- **COSA SI CHIEDE**: Ricopia alla lettera un brano del testo sulla responsabilità penale degli enti: parti dalle parole "La responsabilità in" e fermati dopo "il patrimonio dell’ente.".

- **TESTO DI PARTENZA**:
La responsabilità in sede penale della società va ad aggiungersi a quella della persona fisica e coinvolge il patrimonio dell’ente e, indirettamente, gli interessi economici dei soci.
Obiettivo della disciplina repressiva è quello di coinvolgere e responsabilizzare l’ente nella prevenzione di reati da parte di soggetti che fanno parte dell’ente. La disciplina colpisce sostanzialmente il patrimonio dell’ente.
In sintesi, tre sono i requisiti perché l’autorità giudiziaria contesti la responsabilità dell’ente:
1. deve essere stato commesso un reato (c.d. reato-presupposto) indicato specificamente dalla legge;
2. il reato deve essere stato commesso da un soggetto in posizione apicale o da un soggetto sottoposto alla direzione o al controllo del soggetto apicale;
3. dalla commissione del reato deve essere conseguito un vantaggio per l’ente o deve essere stato compiuto nell’interesse dell’ente. Vantaggio e interesse devono essere quantificabili economicamente. Il vantaggio è valutato oggettivamente e prescinde dalle intenzioni dell’autore del reato o dell’ente: è l’effettivo beneficio procurato dalla commissione dell’illecito.

I reati-presupposto
Non tutti i reati commessi dai soggetti sopra indicati comportano una responsabilità per l’ente, bensì solo quelli tassativamente elencati.
L’attuazione della disciplina ha subito una forte accelerazione sul versante applicativo, anche in ragione dell’ampliamento del catalogo dei reati-presupposto: a un primo nucleo di reati, se ne sono aggiunti altri molto diffusi nel contesto “aziendale”. In particolare, sotto questo profilo, si pensi ai reati connessi alla normativa sulla sicurezza sul lavoro.

- **MATERIALE**:
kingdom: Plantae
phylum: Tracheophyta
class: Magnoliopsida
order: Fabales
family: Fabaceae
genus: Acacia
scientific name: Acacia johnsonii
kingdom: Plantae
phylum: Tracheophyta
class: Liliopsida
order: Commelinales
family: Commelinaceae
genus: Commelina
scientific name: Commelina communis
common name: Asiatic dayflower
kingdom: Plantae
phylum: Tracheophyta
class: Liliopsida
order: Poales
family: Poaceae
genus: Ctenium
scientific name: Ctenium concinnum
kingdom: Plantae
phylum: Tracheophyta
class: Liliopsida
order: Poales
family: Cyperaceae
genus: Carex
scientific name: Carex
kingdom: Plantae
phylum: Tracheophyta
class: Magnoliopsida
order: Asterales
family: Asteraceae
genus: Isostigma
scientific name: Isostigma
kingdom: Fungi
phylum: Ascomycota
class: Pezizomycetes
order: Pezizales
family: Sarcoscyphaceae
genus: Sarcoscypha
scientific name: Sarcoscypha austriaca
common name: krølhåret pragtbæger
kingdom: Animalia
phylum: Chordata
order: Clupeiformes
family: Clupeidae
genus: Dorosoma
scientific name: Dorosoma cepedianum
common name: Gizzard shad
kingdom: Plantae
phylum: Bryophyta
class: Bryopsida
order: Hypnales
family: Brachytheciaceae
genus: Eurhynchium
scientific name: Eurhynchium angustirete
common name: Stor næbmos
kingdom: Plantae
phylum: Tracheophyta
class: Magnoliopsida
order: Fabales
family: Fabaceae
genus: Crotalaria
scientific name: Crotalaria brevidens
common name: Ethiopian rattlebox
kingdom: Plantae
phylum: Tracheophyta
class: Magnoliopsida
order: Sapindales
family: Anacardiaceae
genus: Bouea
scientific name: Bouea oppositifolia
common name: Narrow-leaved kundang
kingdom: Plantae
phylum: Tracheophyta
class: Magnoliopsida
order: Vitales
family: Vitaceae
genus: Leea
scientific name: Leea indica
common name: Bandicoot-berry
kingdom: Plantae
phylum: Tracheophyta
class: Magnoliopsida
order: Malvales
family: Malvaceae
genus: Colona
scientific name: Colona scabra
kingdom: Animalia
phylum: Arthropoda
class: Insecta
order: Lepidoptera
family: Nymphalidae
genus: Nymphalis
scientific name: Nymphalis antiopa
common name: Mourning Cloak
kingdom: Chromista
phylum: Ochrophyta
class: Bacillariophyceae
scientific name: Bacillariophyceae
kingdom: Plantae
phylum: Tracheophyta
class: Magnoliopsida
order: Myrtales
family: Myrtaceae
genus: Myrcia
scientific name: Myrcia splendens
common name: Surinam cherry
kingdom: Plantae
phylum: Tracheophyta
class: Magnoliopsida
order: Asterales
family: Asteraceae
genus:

- **SOLUZIONE**:
La responsabilità in sede penale della società va ad aggiungersi a quella della persona fisica e coinvolge il patrimonio dell’ente e, indirettamente, gli interessi economici dei soci.
Obiettivo della disciplina repressiva è quello di coinvolgere e responsabilizzare l’ente nella prevenzione di reati da parte di soggetti che fanno parte dell’ente. La disciplina colpisce sostanzialmente il patrimonio dell’ente.